Many Unknowns, but Hope for the Future
Given the neutral results of the primary ALERTS trial, combined with a complication rate of 3.3% and a low positive predictive value, Michos said the net benefit is not entirely clear. Whether the reduction in prehospital delay actually translates into meaningful clinical benefit for hard outcomes like mortality remains unknown, as does the potential for long-term safety issues such as infection and device failure. Another area where data are needed, she added, is patient experience with the device.
“Does it improve quality of life? Does having the device cause them undue anxiety when an alarm goes off, or do they feel better by having some reassurances that they are being monitored?” she wondered.
Domanski noted that the available data are “not the most compelling support for the use of this particular device, and the original study design leaves questions open about the foray into advanced technology. However, there is adequate evidence to justify further study of this technology.”
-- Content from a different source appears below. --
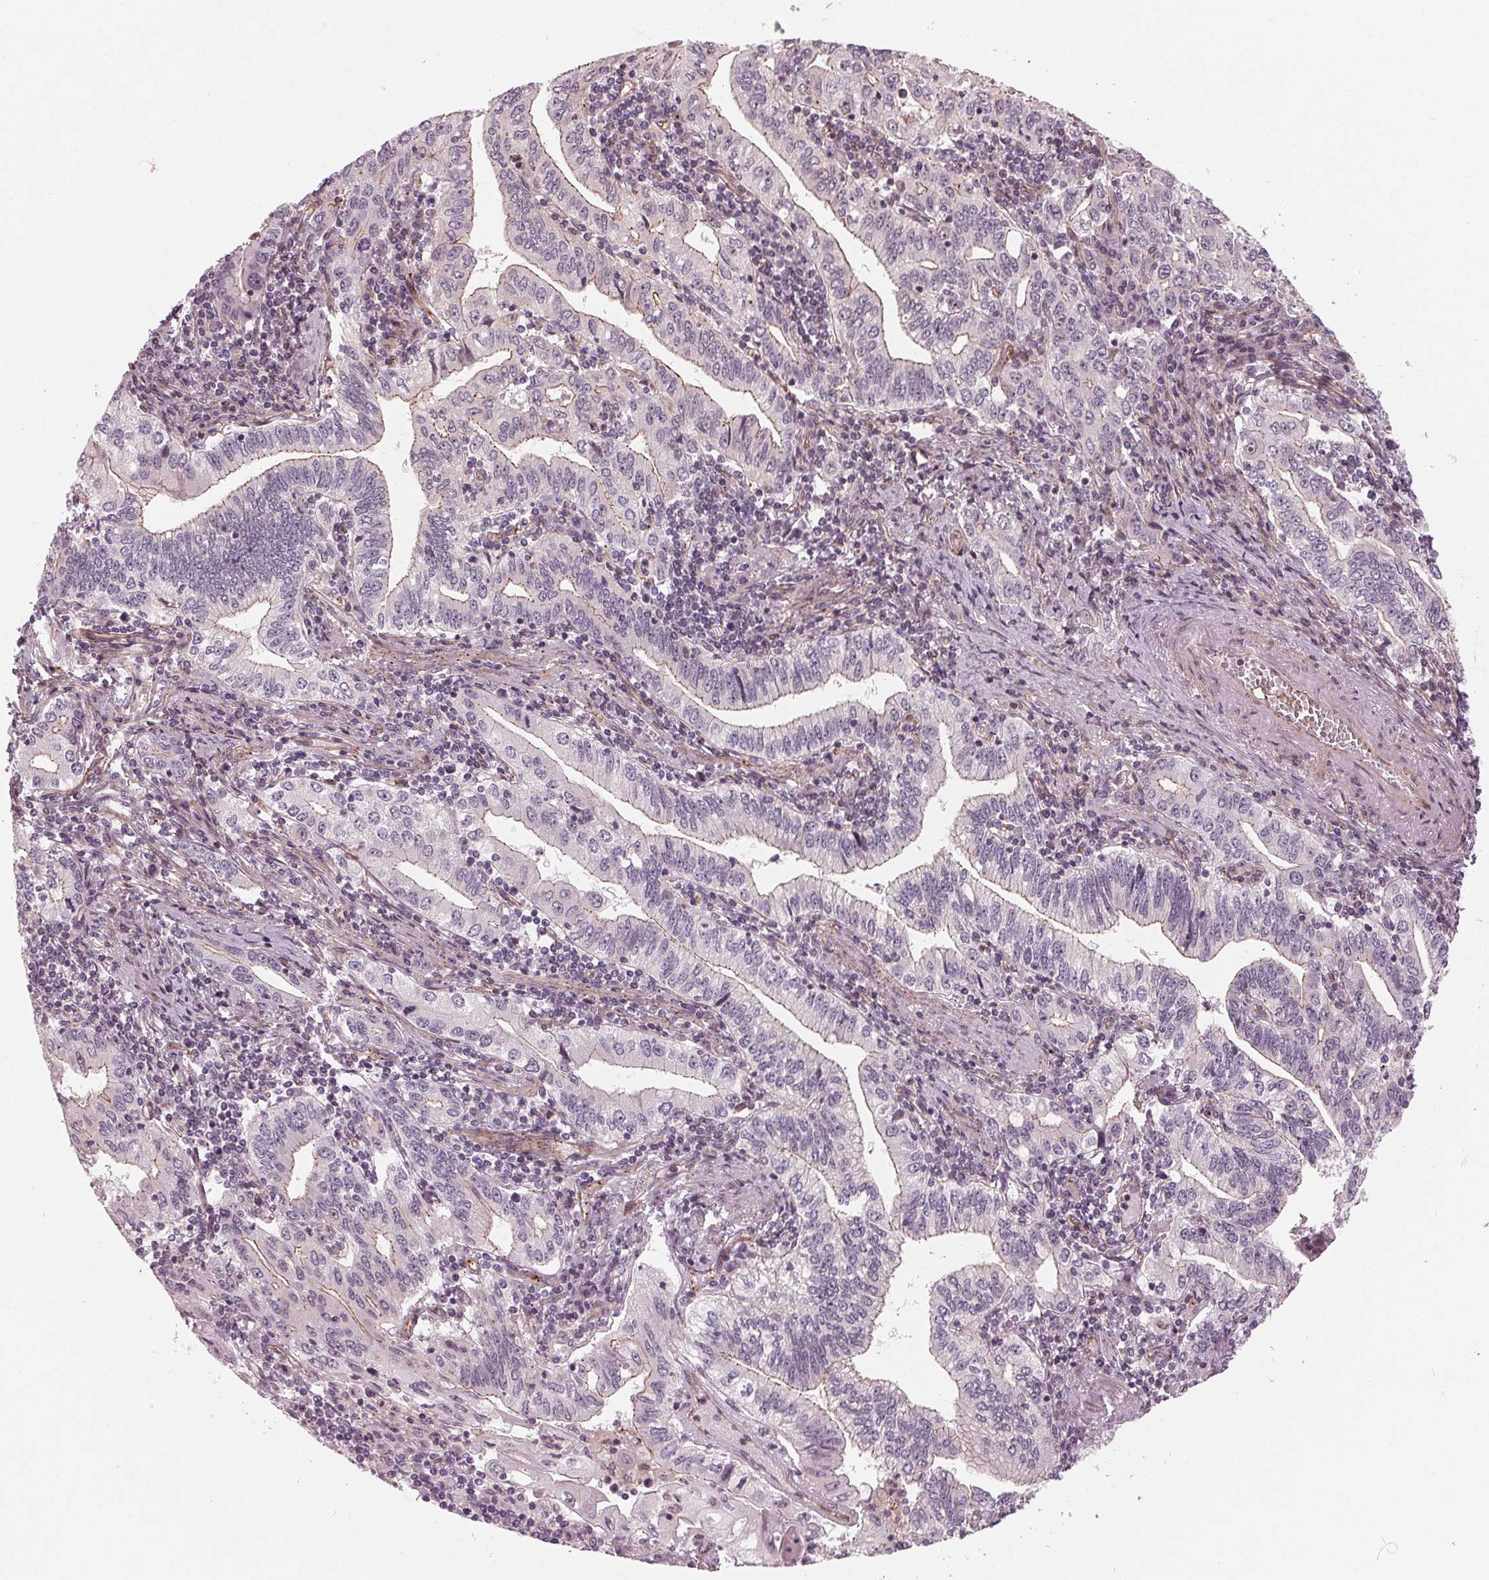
{"staining": {"intensity": "negative", "quantity": "none", "location": "none"}, "tissue": "stomach cancer", "cell_type": "Tumor cells", "image_type": "cancer", "snomed": [{"axis": "morphology", "description": "Adenocarcinoma, NOS"}, {"axis": "topography", "description": "Stomach, lower"}], "caption": "The histopathology image displays no significant staining in tumor cells of stomach cancer (adenocarcinoma).", "gene": "TXNIP", "patient": {"sex": "female", "age": 72}}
Michos agreed, adding she looks for forward to the future and the next generation of these types of medical devices. “A noninvasive (ie, nonimplantable) version that has good sensitivity and specificity for ischemia detection would be highly appealing,” she said.
Holmes DR, Krucoff MW, Mullin C, et al. Implanted monitor alerting to reduce treatment delay in patients with acute coronary syndrome events. J Am Coll Cardiol. 2019; 74:2047-2055.
Domanski MJ. On “alert” for acute coronary syndromes. J Am Coll Cardiol. 2019;74:2056-2057.
- The study was funded by Angel Medical Systems.
- Holmes, Domanski, and Michos report no relevant conflicts of interest.